I went to my sorority reunion this past weekend. I was skeptical to say the least. My sorority, which is actually a fraternity because in 1898 our founding women had the sense to know that they didn’t want to be slaves to the fraternity brothers on their campus so they founded a fraternity instead. I should have focused on this marked detail alone. One of my sisters reached out to me individually to request my presence. She was so kind. And I…I was direct. I thought of excuses, many. But then it occurred to me to speak the truth. I confessed to her that I was intimidated. My life was so different than theirs. No children. No marriage. 9 years with a woman as my partner and now a man. I’m Buddhist and a psychotherapist. And on and on.
A wise friend of mine told me, “Cori, you do not know what their lives have been like. It is 18 years later.” So I stretched myself. I went. And let me tell what was missing. The cutting edge of judgement. Perfect marriages or perfect lives for that matter. They were on second marriages, were raising kids on their own, had been through trauma with their spouses. I was not alone.
Let me tell you what wasn’t missing. Their strength, warmth and the only cutting edge was their sense of humor. Most of my sisters have devoted their lives to either raising kids, or teaching them and many of them both. Three of them are principles. One of a French school and when I said “Karen I’m so impressed, I didn’t know you spoke French. She said, “I don’t.” Let out a big whoop of laughter. And then proceeded to tell me that she sits in on the first grade French class. Ha! Another one of my sisters has turned around one of the top 10 worse schools in Newark. She doesn’t serve sugar in school, has implemented 10 minute meditation every day and yoga twice a week. And it’s working. These women are amazing.
It was a whip quick speed. This one was cackling about her husband, this one is sitting me down to ask what the difference was between men and women was for me and who do I prefer. I will not quote her actual comment. But let me say we laughed for a good 5 minutes. One of my other sisters tells us her blond, blue eyed daughter comes into the house calling her “Brah.”and telling her that she likes her men dark. My sister says, “So! I don’t care. But on second thought maybe you should tell your father when you spend the weekend with him.” As she winks at us. My other sisters’ parting words were, “That’s right, two times a day ladies, if your not getting that then wake the hell up.” We screamed the whole time. I haven’t been that continuously loud probably since the last time I saw them, 18 years ago.
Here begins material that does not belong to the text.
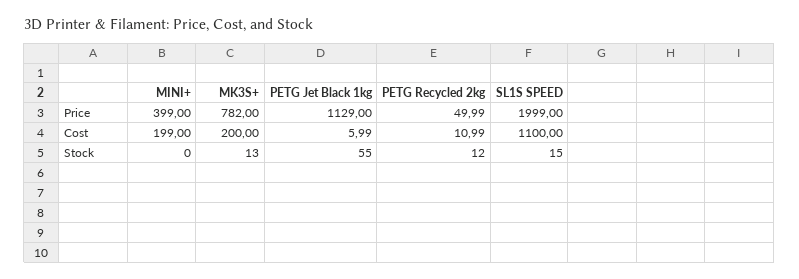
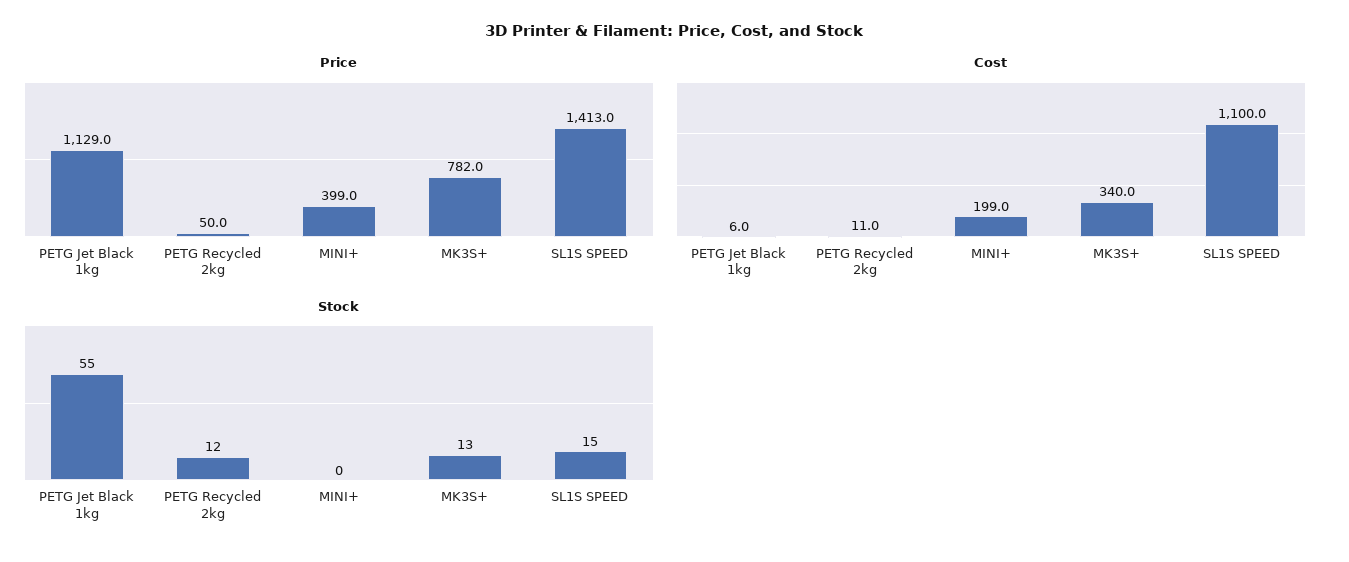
Price, SL1S SPEED: 1999 -> 1413
Cost, MK3S+: 200 -> 340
Their warmth enveloped me from my first step into the reunion, as my first sister, Kristen, hugged me and said, “I’ve missed you.” Their warmth enveloped not only my being but my heart as well. You see nothing had changed and everything had changed. They have always been this way. I’m surprised at how wise my younger self was at the age of 18, I somehow do not envision her that way. But I was wrong as I was about so many other things that day. Happily. The only person’s cutting edge judgement I dealt with that day was my own. And I actually think I dealt with it pretty well. I noticed the box I didn’t even know I was in and how important stretching myself out of my comfort zone was and how much joy and contentment that can and has brought me. Thank you sisters for teaching me once again about myself and life.